Performance issues / possible memory leak

rupurt commented 3 years ago

Howdy :wave:

I'm in the process of converting a market making trading system that creates many orders from ETS to Ecto. I plan on supporting any database that Ecto currently has support for, but I've started with SQLite because I want to be able to distribute it without any external dependencies.

SQLite is probably not the best choice for this kind of system due to the high number of writes. But I've pushed forward with the philosophy that if I can make it work somewhat performant in SQLite it should be great with other DB's.

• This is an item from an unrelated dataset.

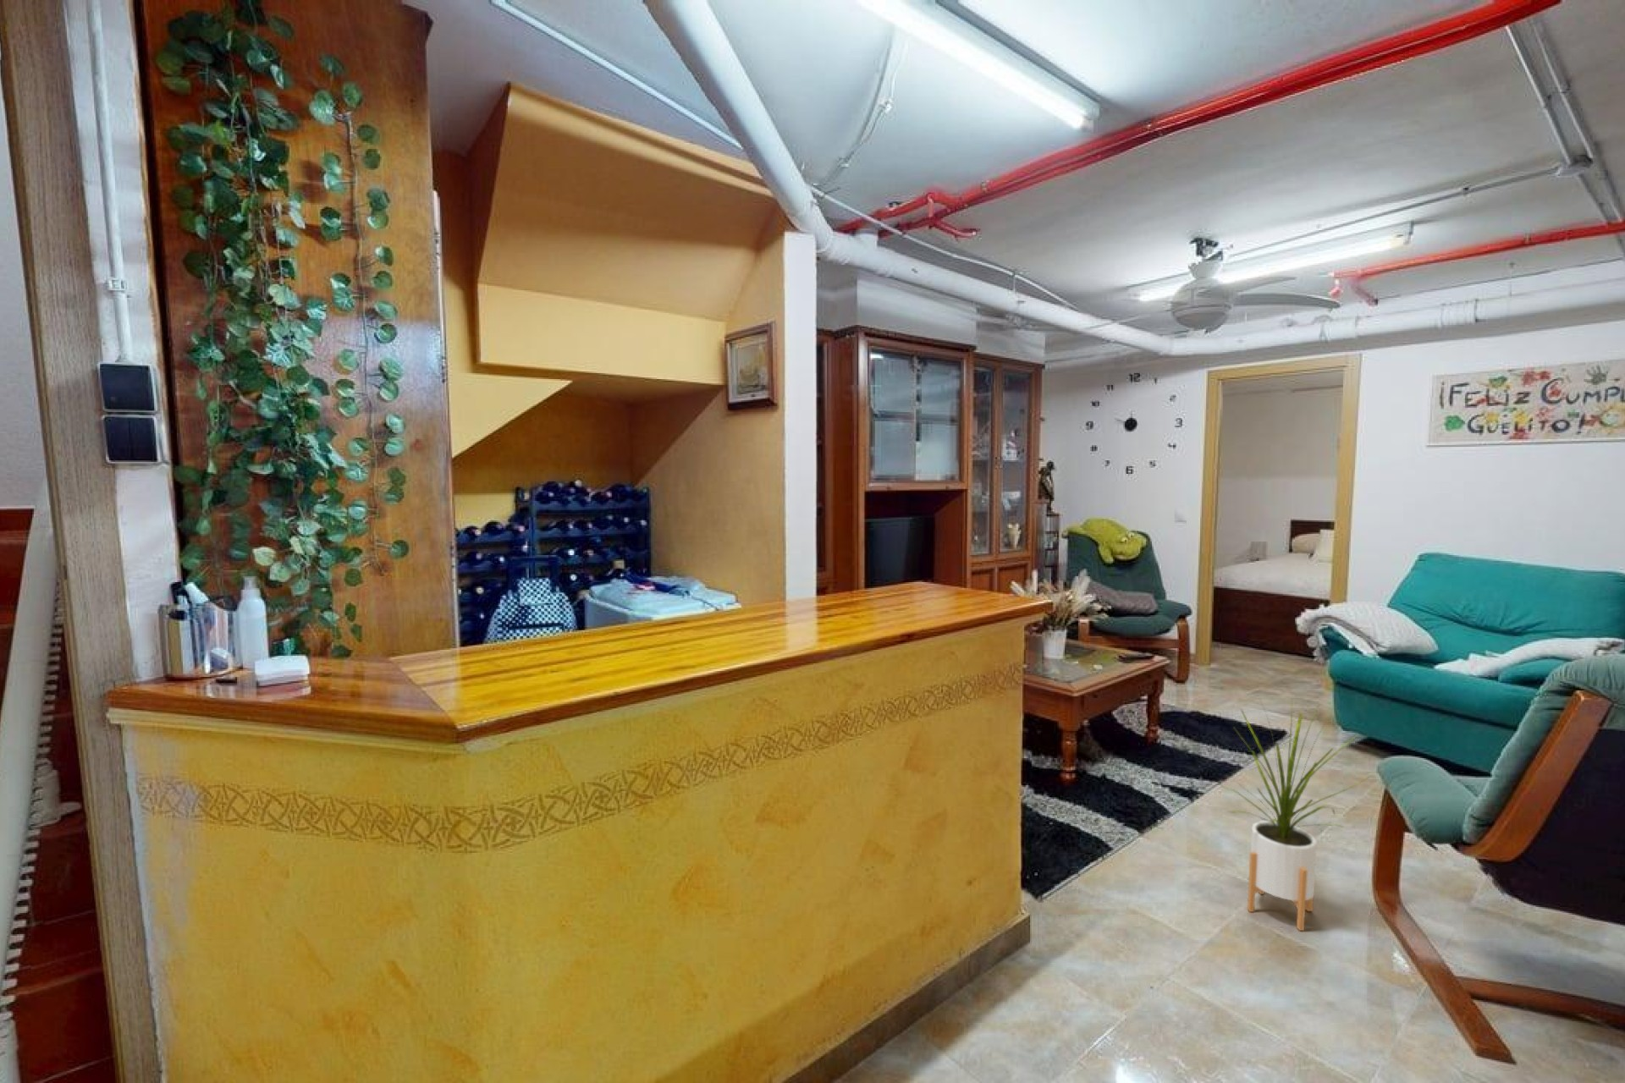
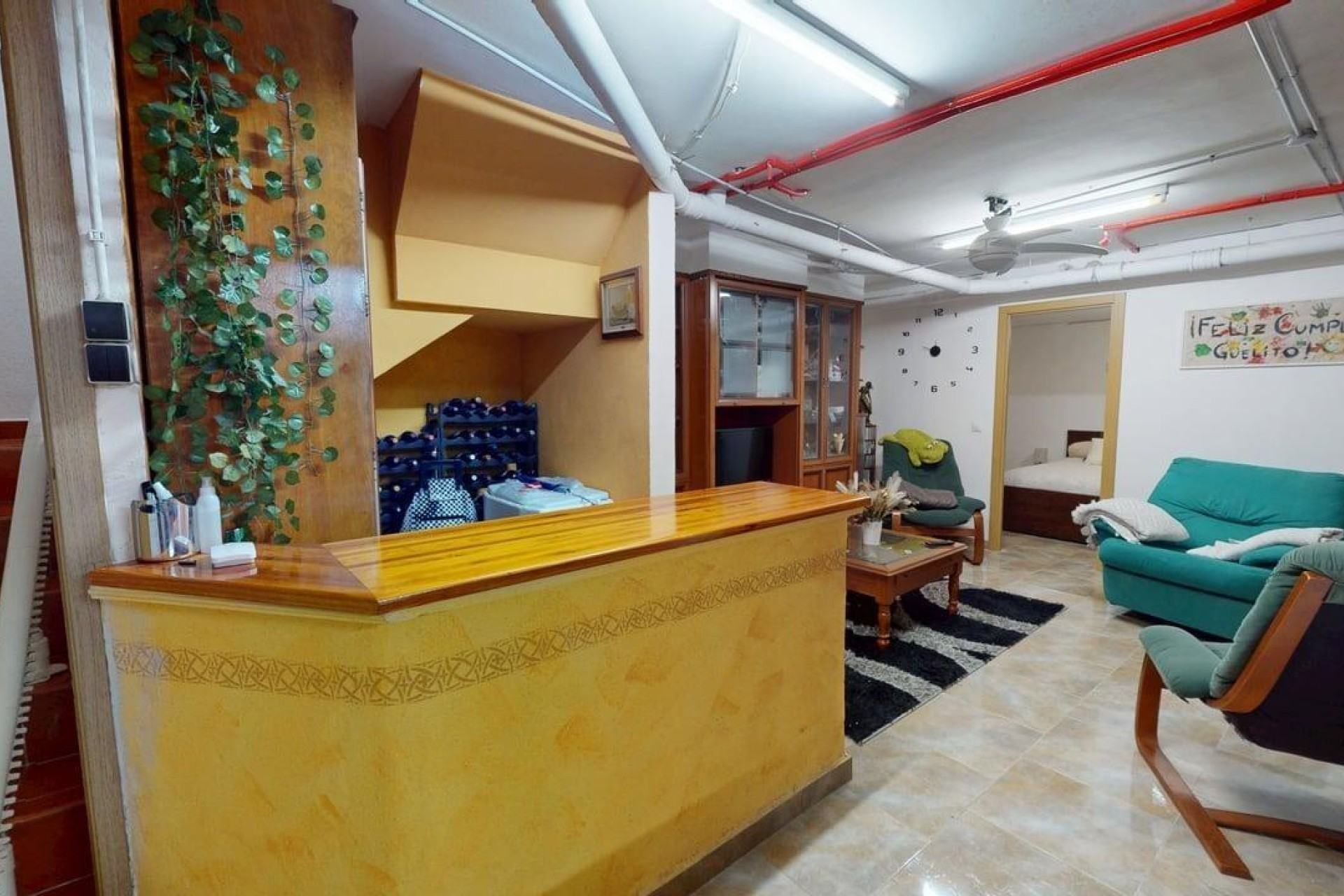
- house plant [1219,697,1372,932]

Everything has gone pretty well so far, however now that I'm running it in production for long periods of time I'm noticing that there is severe performance degradation over time that causes a total lock in the SQLite DB. I've attached a graph below of my telemetry output. It shows:

Linear memory growth
Periodic spikes down in memory (I'm assuming GC or freed memory)
Eventually a total lock where the metrics are no longer getting updated

tai-vm-sqlite-locked

I'm also attaching a graph of query times with the hope that they're helpful

tai-sqlite-orders-query-times-locked

The following SQL statements are executed regularly as the hot path

06:12:03.214 [debug] QUERY OK source="orders" db=1.1ms idle=181.7ms
SELECT o0.client_id, o0.close, o0.credential, o0.cumulative_qty, o0.last_received_at, o0.last_venue_timestamp, o0.leaves_qty, o0.post_only, o0.price, o0.product_symbol, o0.product_type, o0.qty, o0.side, o0.status, o0.time_in_force, o0.type, o0.venue, o0.venue_order_id, o0.venue_product_symbol, o0.inserted_at, o0.updated_at FROM orders AS o0 WHERE (o0.client_id = ?) [<<14, 229, 20, 50, 21, 17, 75, 71, 159, 117, 143, 85, 153, 162, 63, 28>>]

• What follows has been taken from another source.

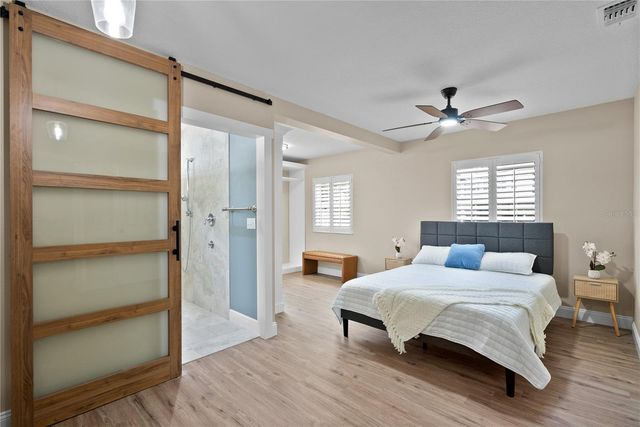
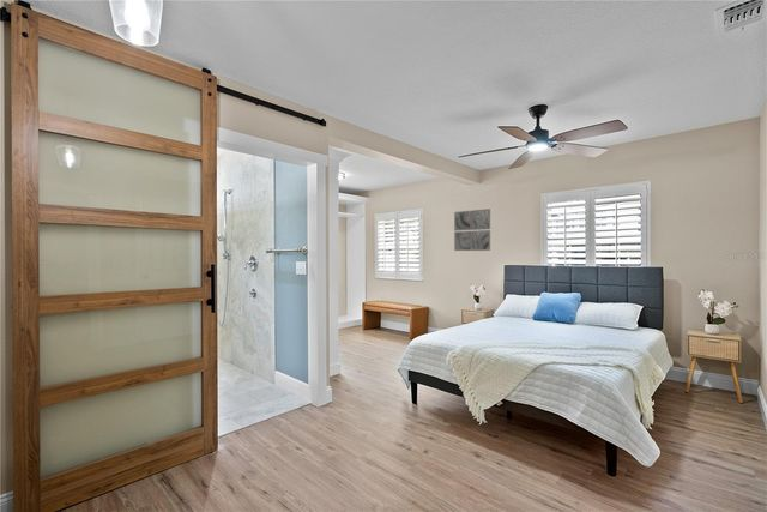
+ wall art [453,207,491,252]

06:12:03.217 [debug] QUERY OK db=2.2ms queue=0.1ms idle=111.7ms
begin []

06:12:03.219 [debug] QUERY OK source="orders" db=1.9ms
UPDATE orders AS o0 SET status = ?, leaves_qty = ?, last_received_at = ?, last_venue_timestamp = ? WHERE ((o0.client_id = ?) AND o0.status IN (?,?,?,?)) RETURNING client_id, close, credential, cumulative_qty, last_received_at, last_venue_timestamp, leaves_qty, post_only, price, product_symbol, product_type, qty, side, status, time_in_force, type, venue, venue_order_id, venue_product_symbol ["canceled", "0", ~U[2021-06-01 06:12:03Z], ~U[2021-06-01 06:12:02Z], <<14, 229, 20, 50, 21, 17, 75, 71, 159, 117, 143, 85, 153, 162, 63, 28>>, "create_accepted", "open", "pending_cancel", "cancel_accepted"]

06:12:03.222 [debug] QUERY OK db=1.7ms
INSERT INTO order_transitions (order_client_id,transition,id,inserted_at,updated_at) VALUES (?,?,?,?,?) [<<14, 229, 20, 50, 21, 17, 75, 71, 159, 117, 143, 85, 153, 162, 63, 28>>, "\"{\\\"last_received_at\\\":\\\"2021-06-01T06:12:03.212374Z\\\",\\\"last_venue_timestamp\\\":\\\"2021-06-01T06:12:02.986417Z\\\",\\\"__type__\\\":\\\"cancel\\\"}\"", <<29, 70, 168, 213, 105, 47, 77, 115, 169, 224, 255, 68, 17, 101, 121, 245>>, ~U[2021-06-01 06:12:03.219952Z], ~U[2021-06-01 06:12:03.219952Z]]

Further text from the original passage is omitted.